REQUIRED ACTION -
Search the records for the string "KiCad", and show each line where it appears.

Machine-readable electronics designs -
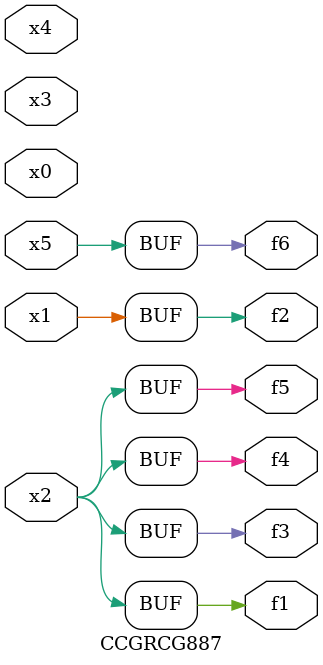
<source format=v>
module CCGRCG887(
	input x0, x1, x2, x3, x4, x5,
	output f1, f2, f3, f4, f5, f6
);
	assign f1 = x2;
	assign f2 = x1;
	assign f3 = x2;
	assign f4 = x2;
	assign f5 = x2;
	assign f6 = x5;
endmodule

</source>
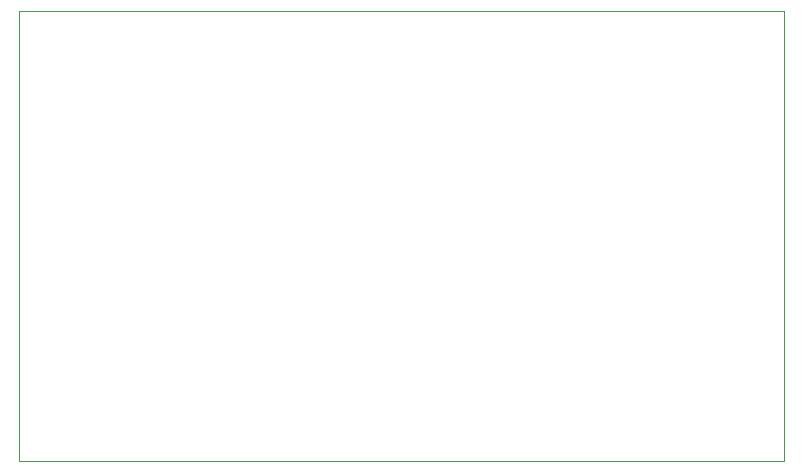
<source format=gbr>
G04 #@! TF.GenerationSoftware,KiCad,Pcbnew,(5.1.2-1)-1*
G04 #@! TF.CreationDate,2021-07-19T19:49:03-04:00*
G04 #@! TF.ProjectId,Psycho LFO - CGS,50737963-686f-4204-9c46-4f202d204347,rev?*
G04 #@! TF.SameCoordinates,Original*
G04 #@! TF.FileFunction,Profile,NP*
%FSLAX46Y46*%
G04 Gerber Fmt 4.6, Leading zero omitted, Abs format (unit mm)*
G04 Created by KiCad (PCBNEW (5.1.2-1)-1) date 2021-07-19 19:49:03*
%MOMM*%
%LPD*%
G04 APERTURE LIST*
%ADD10C,0.050000*%
G04 APERTURE END LIST*
D10*
X76962000Y-12192000D02*
X12192000Y-12192000D01*
X76962000Y-50292000D02*
X76962000Y-12192000D01*
X12192000Y-50292000D02*
X76962000Y-50292000D01*
X12192000Y-12192000D02*
X12192000Y-50292000D01*
M02*

</source>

RESPONSE BELOW -
G04 #@! TF.GenerationSoftware,KiCad,Pcbnew,(5.1.2-1)-1*
G04 Created by KiCad (PCBNEW (5.1.2-1)-1) date 2021-07-19 19:49:03*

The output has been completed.